Computing the maximum for a function with two maximums

The function we consider is x * sin(x) on the [-15, 15] interval. Below is the code, then the comments.

no_of_variables = 1
# attention also to the population size - 
# a population size too close to the nyquist rate may miss some possible maximums
pop_size = 100
lower_bound = np.array([-15])
upper_bound = np.array([15])          

solution    = np.empty(pop_size)

def evaluate_x_sin_x(solution):
   return solution[0] * np.sin(solution[0])

def plot(ret, population):
    x = np.linspace(-15, 15, 100)
    y = x * np.sin(x)

    plt.plot(x, y)
    plt.scatter(ret, evaluate_x_sin_x(ret))
    plt.scatter(population, evaluate_x_sin_x(population))

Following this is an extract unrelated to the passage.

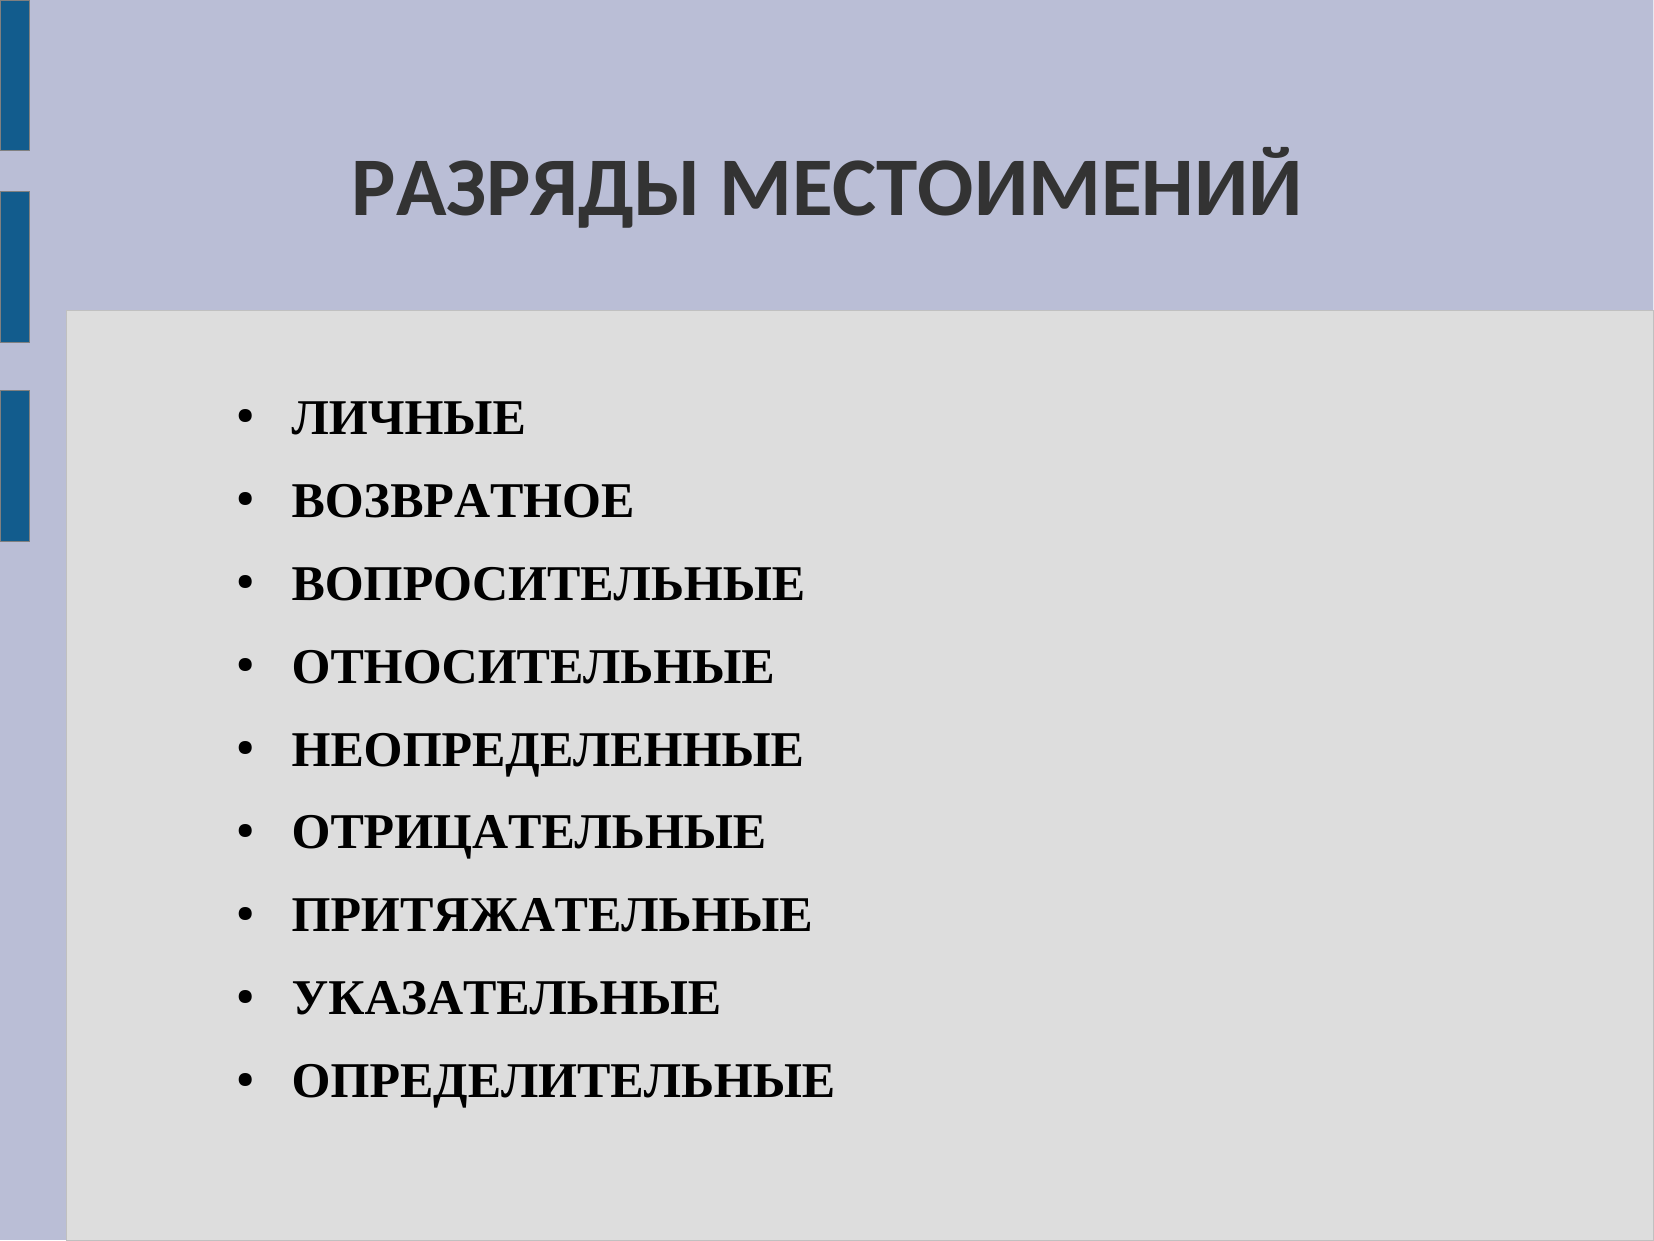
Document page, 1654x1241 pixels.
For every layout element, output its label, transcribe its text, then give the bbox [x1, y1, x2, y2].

optim_evolve = create_optimization(pop_size, no_of_variables, lower_bound, upper_bound, evaluate_x_sin_x)
ret = []
for i in range(0, 100):
    (ret, population) = optim_evolve()
    plot(ret, population)

print(ret, evaluate_x_sin_x(ret))

Second iteration - we already see some signs of clustering towards higher values.

Second iteration

Several iterations later clustering towards higher values is more pronounced but we also notice the side effect of the left peak becoming an attractor.

Several iterations later

Several more iterations we still have values in the right peak, but the attraction of the left peak is already very strong.

Many iteratiosn later

A new snip towards the end of the evolution and one after the algorithm has dynamically increased the randomness added to the population to explore new possible solution spaces.

Towards the end Increase in randomness in the population

Next Steps

Tweaking an optimization algorithm can take a lot of time. Some ideas on how to continue:

  • In the evolve population step, for multiple variable optimization problems, consider generating new solutions based on mixing two or more existing solutions (eventually taken from the best_so_far array). Eg. Take two solution vectors from the population [solution[i][0], solution[i][1], ... solution[i][n]] and [solution[j][0], solution[j][1], ... solution[j][n]] and, in the evolve step, instead of (or in addition to) adding random noise to these two solutions, consider other two combinations (children) for the next step. An example of a child could be: [solution[i][0], solution[j][1], solution[i][2], ...]. (this is a genetic algorithm inspired step).
  • Look deeper at the clustering. Think about evolving the step around clusters instead of the whole population vector (pop_evolved in def evolve(population)). This would give better precision in the final steps where the standard deviation of the random array should be very small (if we look at the sine example, the standard deviation is very high when the two extreme points are considered in the solution). Eventually consider dropping some points when they are too close to improve speed and have more iteration steps.
  • Consider gradient descent for the function in the later steps, when / if dicontinuities have been avoided and clusters have been formed. Gradient descent is evolves faster towards the solution but has problems escaping local maximums or discontinuities.